#### Document ####

{
 "cells": [
  {
   "cell_type": "markdown",
   "metadata": {},
   "source": [
    "# Functions for Model Testing\n",
    "This tutorial covers different methods of **comparing data to given (fixed) QIP models**.  This is distinct from model-based *tomography*, which finds the best-fitting model for a data set within a space of models set by a `Model` object's parameterization.  You might use this as a tool alongside or separate from GST.  Perhaps you suspect that a given noisy QIP model is compatible with your data - model *testing* is the way to find out. Because there is no optimization involved, model testing requires much less time than GST does, and doens't place any requirements on which circuits are used in performing the test (though some circuits will give a more precise result).\n",
    "\n",
    "## Setup\n",
    "First, after some usual imports, we'll create some test data based on a depolarized and rotated version of a standard 1-qubit model consisting of $I$ (the identity), $X(\\pi/2)$ and $Y(\\pi/2)$ gates."
   ]
  },
  {
   "cell_type": "code",
   "execution_count": 1,
   "metadata": {},
   "outputs": [],
   "source": [
    "import pygsti\n",
    "import numpy as np\n",
    "import scipy\n",
    "from scipy import stats\n",
    "from pygsti.modelpacks import smq1Q_XYI"

#### Information supplied ####

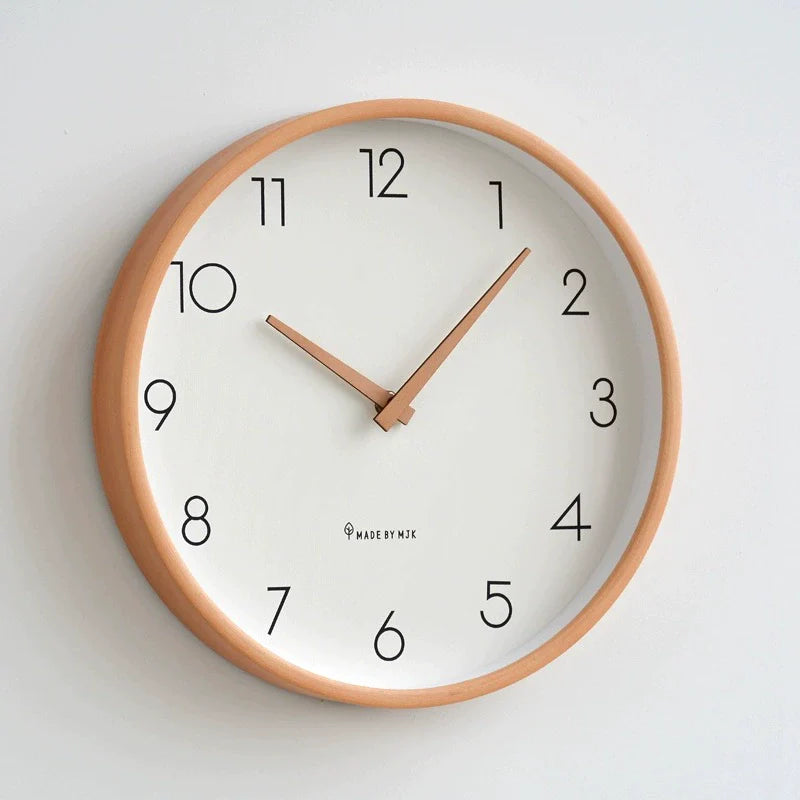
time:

####

▶ Given problem 1:
Using the model-testing tutorial, answer the following:
(a) According to the tutorial, why does model testing take much less time than GST?
(b) Which three gates make up the standard 1-qubit model that the test data is based on?
(c) Which modelpack is imported from pygsti.modelpacks?
▶ Given problem 2: Resume the model-testing tutorial from its last shown line.

▶ Written response 1:
(a) No optimization is involved.
(b) $I$ (the identity), $X(\pi/2)$ and $Y(\pi/2)$.
(c) smq1Q_XYI

▶ Written response 2:
   ]
  },
  {
   "cell_type": "code",
   "execution_count": 2,
   "metadata": {},
   "outputs": [],
   "source": [
    "datagen_model = smq1Q_XYI.target_model().depolarize(op_noise=0.05, spam_noise=0.1).rotate((0.05,0,0.03))\n",
    "exp_list = pygsti.construction.make_lsgst_experiment_list(\n",
    "    smq1Q_XYI.target_model(), smq1Q_XYI.prep_fiducials(), smq1Q_XYI.meas_fiducials(),\n",
    "    smq1Q_XYI.germs(), [1,2,4,8,16,32,64])\n",
    "ds = pygsti.construction.generate_fake_data(datagen_model, exp_list, nSamples=1000,\n",
    "                                             sampleError='binomial', seed=100)"
   ]
  },
  {
   "cell_type": "markdown",
   "metadata": {},
   "source": [
    "## Step 1: Construct a test model\n",
    "After we have some data, the first step is creating a model or models that we want to test.  This just means creating a `Model` object containing the operations (including SPAM) found in the data set.  We'll create several models that are meant to look like guesses (some including more types of noise) of the true underlying model."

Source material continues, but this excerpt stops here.